Below we define a `Python` version of the function defined above.  Note here that the input to this implementation is a list of the functions input variables (or weights).

In [5]:
# Python implementation of the function above
N = 2
z = np.ones((N,1))
def f(input_weights):
    a = input_weights[0]
    b = input_weights[1]
    C = input_weights[2]
    return (((a + np.dot(z.T,b) + np.dot(np.dot(z.T,C),z)))**2)[0][0]

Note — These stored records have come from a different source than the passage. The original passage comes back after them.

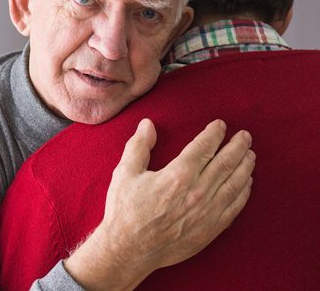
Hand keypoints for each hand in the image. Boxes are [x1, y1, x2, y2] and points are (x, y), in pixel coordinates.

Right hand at [65, 118, 254, 289]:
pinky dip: (244, 192)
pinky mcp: (211, 228)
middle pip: (226, 162)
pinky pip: (235, 206)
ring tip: (250, 154)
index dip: (214, 133)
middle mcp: (198, 192)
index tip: (220, 125)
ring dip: (245, 166)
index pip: (204, 147)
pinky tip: (247, 183)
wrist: (129, 249)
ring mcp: (208, 211)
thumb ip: (139, 146)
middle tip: (245, 136)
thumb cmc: (125, 211)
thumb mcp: (125, 173)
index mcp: (178, 175)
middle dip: (238, 146)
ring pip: (235, 183)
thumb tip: (148, 125)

By using the `flatten_func` module as shown above we can then minimize the flattened version of this function properly.  In particular 

In [11]:
# create random initialization of each weight component
a = np.random.randn(1,1); b = np.random.randn(N,1); C = np.random.randn(N,N)

# store all weight components in single list
w0 = [a,b,C]

# flatten the input function f, and input initialization w0
f_flat, unflatten_func, w0_flat = flatten_func(f, w0)

we get the flattened version of the function `f_flat` and flattened initialization `w0_flat`.

We can then compare the initial list of weights

In [15]:
print(w0)

[array([[0.20096626]]), array([[-1.47248474],
       [-0.06342298]]), array([[-0.36804953,  1.90142318],
       [-0.94729369, -0.31869338]])]


to our flattened version, which is now one contiguous list

In [17]:
print (w0_flat)
print (w0_flat.shape)

[ 0.20096626 -1.47248474 -0.06342298 -0.36804953  1.90142318 -0.94729369
 -0.31869338]
(7,)


We can now more easily minimize this function by using its flattened version, avoiding the necessity to explicitly loop over each of its original weight components.